Open raykendo opened 8 years ago
The problem with cases 3 & 4 is that object-based property assignment, does just that, property assignment, not attribute assignment. So adding the property:
'data-test':"field like '%value%'"
results in an assigment like:
element['data-test'] = "field like '%value%'"
which doesn't really do anything productive.
We could make a special case in the property assignment to detect data-*
and convert it to a element.dataset[<data-name>]
assignment.
Likewise, there probably should be better support for quote escaping. However, the simplest way to solve this problem would be with a parameterized selector. This seems to work properly:
put(listItem, "input[type=text][placeholder=test 1][data-test=$]", "field like '%value%'");
Anyway, sorry for the slow response, hopefully that helps.
So far, put-selector has been great. I haven't found anything it couldn't do... until now.

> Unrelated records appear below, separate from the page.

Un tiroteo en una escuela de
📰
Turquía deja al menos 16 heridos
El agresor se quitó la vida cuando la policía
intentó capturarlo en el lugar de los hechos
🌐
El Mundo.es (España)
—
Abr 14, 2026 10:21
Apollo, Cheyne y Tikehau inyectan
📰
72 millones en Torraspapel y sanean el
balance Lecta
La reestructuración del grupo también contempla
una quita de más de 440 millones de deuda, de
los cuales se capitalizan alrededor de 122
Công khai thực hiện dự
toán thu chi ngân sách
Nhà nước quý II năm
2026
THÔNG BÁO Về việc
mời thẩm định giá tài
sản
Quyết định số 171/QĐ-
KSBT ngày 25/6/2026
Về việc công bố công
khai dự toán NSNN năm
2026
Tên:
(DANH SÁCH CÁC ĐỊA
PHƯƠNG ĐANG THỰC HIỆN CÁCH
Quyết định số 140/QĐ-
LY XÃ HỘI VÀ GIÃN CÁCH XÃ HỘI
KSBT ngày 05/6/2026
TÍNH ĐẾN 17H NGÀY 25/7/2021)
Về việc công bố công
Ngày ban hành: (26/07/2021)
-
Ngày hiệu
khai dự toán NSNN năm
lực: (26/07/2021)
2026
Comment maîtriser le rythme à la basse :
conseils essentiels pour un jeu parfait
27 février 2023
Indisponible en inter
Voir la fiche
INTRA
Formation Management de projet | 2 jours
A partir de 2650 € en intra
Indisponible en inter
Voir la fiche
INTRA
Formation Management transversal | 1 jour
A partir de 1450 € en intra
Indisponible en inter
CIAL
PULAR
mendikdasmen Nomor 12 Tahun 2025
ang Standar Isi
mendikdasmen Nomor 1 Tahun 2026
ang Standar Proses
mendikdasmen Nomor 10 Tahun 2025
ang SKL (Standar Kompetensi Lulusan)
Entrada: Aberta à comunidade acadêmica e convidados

I have an application where I create text boxes for a search, and I inject data-attributes into those text boxes containing bits of tSQL statements. When the application collects the contents of those text boxes, it also collects the name attribute and the data-attribute that contains the tSQL statement template. I won't bore you with the rest.
When I use put() to create the text box inputs, I've had several errors when I use it to inject data-attribute strings containing single quotes. Here is a jsFiddle containing a test sample. When I try to assign element properties through an object following the "input", it silently fails to add the attribute (see cases 3 & 4). If I try to add element attributes within the put selector string (i.e. "input[type=text]"), it throws an error. I've tried escaping the single quotes within the text, and it throws an error (see case 6).
I did find a workaround, where I create the element without the possibly offending data-attribute, then assign the data-attribute afterward (see case 5). It's an extra line or two of code to safely implement a library that has saved me hundreds of lines already.